Drucken Sie die nachstehenden Daten vollständig und Zeile für Zeile unverändert ab.

**Bereitgestellte Daten:**
-*-*-

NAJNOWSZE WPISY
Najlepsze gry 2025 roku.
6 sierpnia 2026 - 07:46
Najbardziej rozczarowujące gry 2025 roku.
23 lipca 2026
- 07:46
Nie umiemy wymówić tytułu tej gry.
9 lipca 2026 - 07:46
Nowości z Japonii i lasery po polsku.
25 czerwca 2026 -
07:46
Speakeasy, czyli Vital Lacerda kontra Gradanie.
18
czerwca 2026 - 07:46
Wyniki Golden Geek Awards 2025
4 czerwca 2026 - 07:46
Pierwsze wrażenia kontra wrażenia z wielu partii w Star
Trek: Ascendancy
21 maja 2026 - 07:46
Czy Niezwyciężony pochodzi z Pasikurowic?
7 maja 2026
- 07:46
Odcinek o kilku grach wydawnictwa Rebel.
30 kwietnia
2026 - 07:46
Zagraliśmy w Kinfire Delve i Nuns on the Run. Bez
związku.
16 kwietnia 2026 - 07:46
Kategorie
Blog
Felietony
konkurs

-*-*-

**Schriftliche Antwort:**
NAJNOWSZE WPISY
Najlepsze gry 2025 roku.
6 sierpnia 2026 - 07:46
Najbardziej rozczarowujące gry 2025 roku.
23 lipca 2026
- 07:46
Nie umiemy wymówić tytułu tej gry.
9 lipca 2026 - 07:46
Nowości z Japonii i lasery po polsku.
25 czerwca 2026 -
07:46
Speakeasy, czyli Vital Lacerda kontra Gradanie.
18
czerwca 2026 - 07:46
Wyniki Golden Geek Awards 2025
4 czerwca 2026 - 07:46
Pierwsze wrażenia kontra wrażenia z wielu partii w Star
Trek: Ascendancy
21 maja 2026 - 07:46
Czy Niezwyciężony pochodzi z Pasikurowic?
7 maja 2026
- 07:46
Odcinek o kilku grach wydawnictwa Rebel.
30 kwietnia
2026 - 07:46
Zagraliśmy w Kinfire Delve i Nuns on the Run. Bez
związku.
16 kwietnia 2026 - 07:46
Kategorie
Blog
Felietony
konkurs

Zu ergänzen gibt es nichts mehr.